Hi @trudiA, a great big welcome to our community forum, I am glad you have found us.
I worked for local government but I can remember the hurt, anger and frustration I felt with over 16 years service at diagnosis, and with never a day off sick, I seemed to be treated unfairly over medical appointments and sick leave (very little) and proof being asked for.
Yes, that feeling of having to fight for when I was feeling so rough and it was taking me all my energy to do a days work and that was without the fear of Covid in the area you work.
@Pisces56 has given you good advice are you a member of a union?
We are here to support you and this forum gives you a place to say it how it is and feels for you.
I think the support of your specialist doctor is critical. In my case, my employer could see I was clearly too unwell to work, with repeated prolonged infections and fatigue. But because my CLL was early stage, I was refused ill health retirement and early access to my pension on the grounds that my fatigue might improve sufficiently before my normal retirement date for me to be able to return to work. In the end, my employer resolved the problem by including me in the voluntary redundancy programme, giving me a payoff that I was able to invest in a flexible pension to give me a small income up to my normal retirement date.

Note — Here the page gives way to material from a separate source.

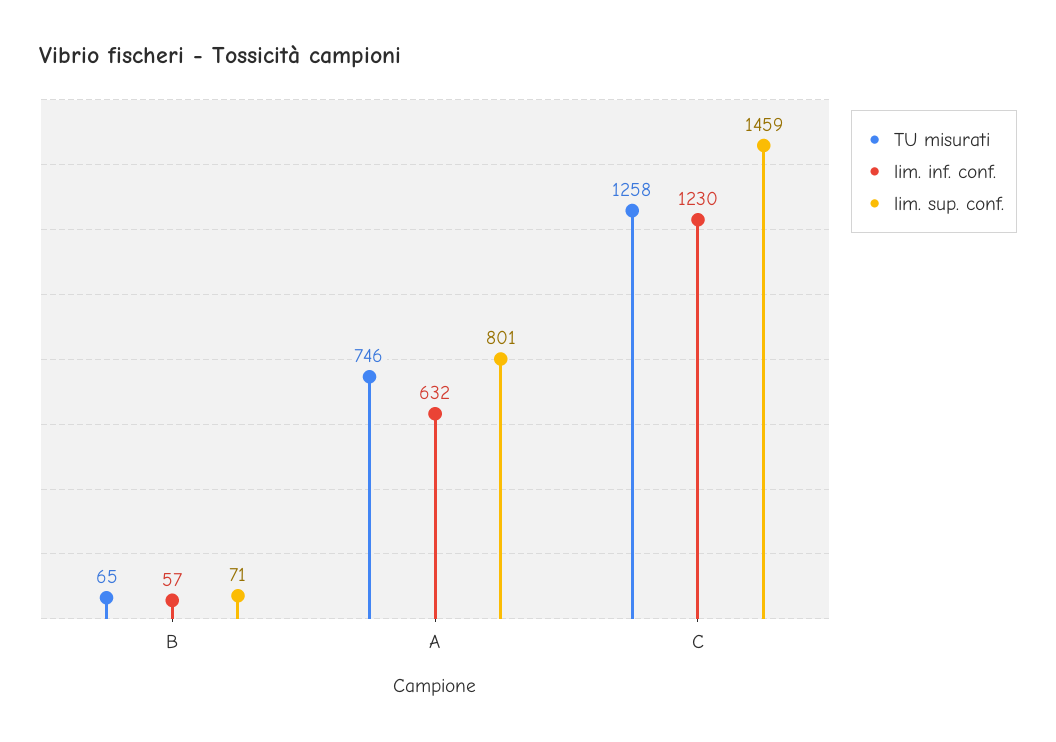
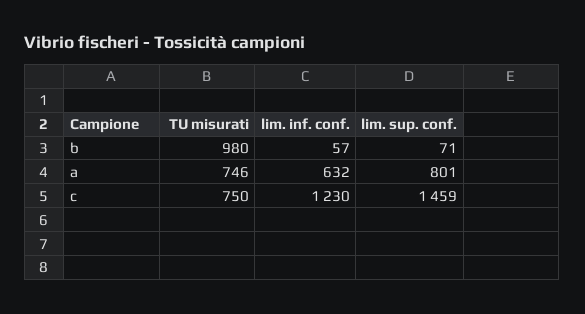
TU misurati, B: 65 -> 980
TU misurati, C: 1258 -> 750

The key issue was that my consultant saw the compromised immune system as not caused by the CLL, even though later I was told that a genetic defect in immunosurveillance might be what had let through both infections and CLL cells.
Welcome to the forum Emily, and thank you for the support you have given @trudiA. Like you say, if you have your specialist on side it is a great help. My employer also did as much as they could to help in claiming benefits and accessing my pension early. It is dreadful that when we are trying to cope with fatigue, nausea and hospital visits we have so much red tape to deal with.
How are you now, and are you having any treatment at the moment? There are posts about ways people have dealt with fatigue on the forum, as well as on the Blood Cancer UK website. I hope that you enjoy using the forum
Hi @Emily_London, a great big welcome to our forum.
I know I found it very difficult, with fatigue and frequent infections, to have to fight for mutual redundancy, actually it was really early retirement at 58 yrs old. At that point I did not understand my fatigue and how to manage it. It really drained me and when I got home in the evenings I was very tearful.
How are you now, and how have you been in lockdown?
Gosh @trudiA. Lovely to meet you! That’s a hard situation to be in. I can tell how much you love your job! Good advice given already. Let us know how you get on x
Hi @Emily_London and welcome! You are so lucky to have a good team around you. My consultant was the same when supporting with a critical illness claim. How are things with you now?